Published by echarlaix over 2 years ago

Torch FX

The optimum.fx.optimization module (#232) provides a set of torch.fx graph transformations, along with classes and functions to write your own transformations and compose them.

The Transformation and ReversibleTransformation represent non-reversible and reversible transformations, and it is possible to write such transformations by inheriting from those classes
The compose utility function enables transformation composition
Two reversible transformations were added:
- MergeLinears: merges linear layers that have the same input
- ChangeTrueDivToMulByInverse: changes a division by a static value to a multiplication of its inverse

ORTModelForSeq2SeqLM

ORTModelForSeq2SeqLM (#199) allows ONNX export and ONNX Runtime inference for Seq2Seq models.

When exported, Seq2Seq models are decomposed into three parts : the encoder, the decoder (actually consisting of the decoder with the language modeling head), and the decoder with pre-computed key/values as additional inputs.
This specific export comes from the fact that during the first pass, the decoder has no pre-computed key/values hidden-states, while during the rest of the generation past key/values will be used to speed up sequential decoding.

Below is an example that downloads a T5 model from the Hugging Face Hub, exports it through the ONNX format and saves it :

from optimum.onnxruntime import ORTModelForSeq2SeqLM

# Load model from hub and export it through the ONNX format 
model = ORTModelForSeq2SeqLM.from_pretrained("t5-small",  from_transformers=True)

# Save the exported model in the given directory
model.save_pretrained(output_dir)

ORTModelForImageClassification

ORTModelForImageClassification (#226) allows ONNX Runtime inference for models with an image classification head.

Below is an example that downloads a ViT model from the Hugging Face Hub, exports it through the ONNX format and saves it :

from optimum.onnxruntime import ORTModelForImageClassification

# Load model from hub and export it through the ONNX format 
model = ORTModelForImageClassification.from_pretrained("google/vit-base-patch16-224",  from_transformers=True)

# Save the exported model in the given directory
model.save_pretrained(output_dir)

ORTOptimizer

Adds support for converting model weights from fp32 to fp16 by adding a new optimization parameter (fp16) to OptimizationConfig (#273).

Pipelines

Additional pipelines tasks are now supported, here is a list of the supported tasks along with the default model for each:

Image Classification (ViT)
Text-to-Text Generation (T5 small)
Summarization (T5 base)
Translation (T5 base)

Below is an example that downloads a T5 small model from the Hub and loads it with transformers pipeline for translation :

from transformers import AutoTokenizer, pipeline
from optimum.onnxruntime import ORTModelForSeq2SeqLM

tokenizer = AutoTokenizer.from_pretrained("optimum/t5-small")
model = ORTModelForSeq2SeqLM.from_pretrained("optimum/t5-small")
onnx_translation = pipeline("translation_en_to_fr", model=model, tokenizer=tokenizer)

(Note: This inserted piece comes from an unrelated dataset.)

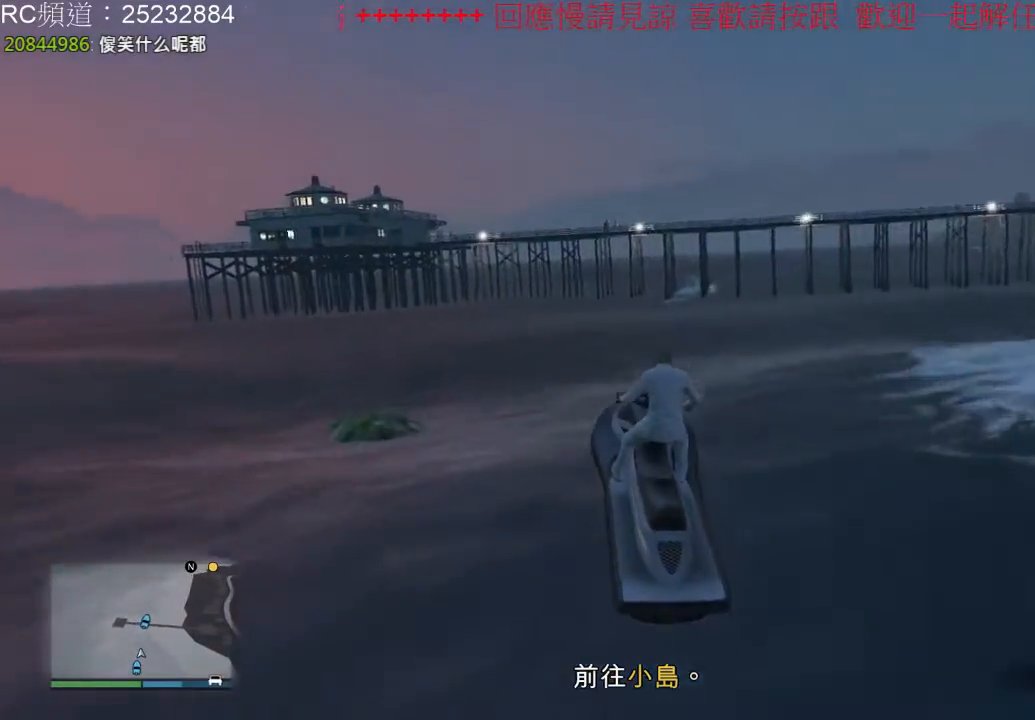
{"dt_ms": 500, "buttons": ["R2"], "left_stick": "center", "right_stick": "center", "events": [[467, "left_stick", "center"]]}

text = "What a beautiful day !"
pred = onnx_translation(text)
# [{'translation_text': "C'est une belle journée !"}]

Breaking change

The ORTModelForXXX execution provider default value is now set to CPUExecutionProvider (#203). Before, if no execution provider was provided, it was set to CUDAExecutionProvider if a gpu was detected, or to CPUExecutionProvider otherwise.

optimum - v1.2.3: Patch release

Published by echarlaix over 2 years ago

Remove intel sub-package, migrating to optimum-intel (#212)
Fix the loading and saving of ORTModel optimized and quantized models (#214)

optimum - v1.2.2: Patch release

Published by echarlaix over 2 years ago

Extend QuantizationPreprocessor to dynamic quantization (https://github.com/huggingface/optimum/pull/196)
Introduce unified approach to create transformers vs optimized models benchmark (https://github.com/huggingface/optimum/pull/194)
Bump huggingface_hub version and protobuf fix (https://github.com/huggingface/optimum/pull/205)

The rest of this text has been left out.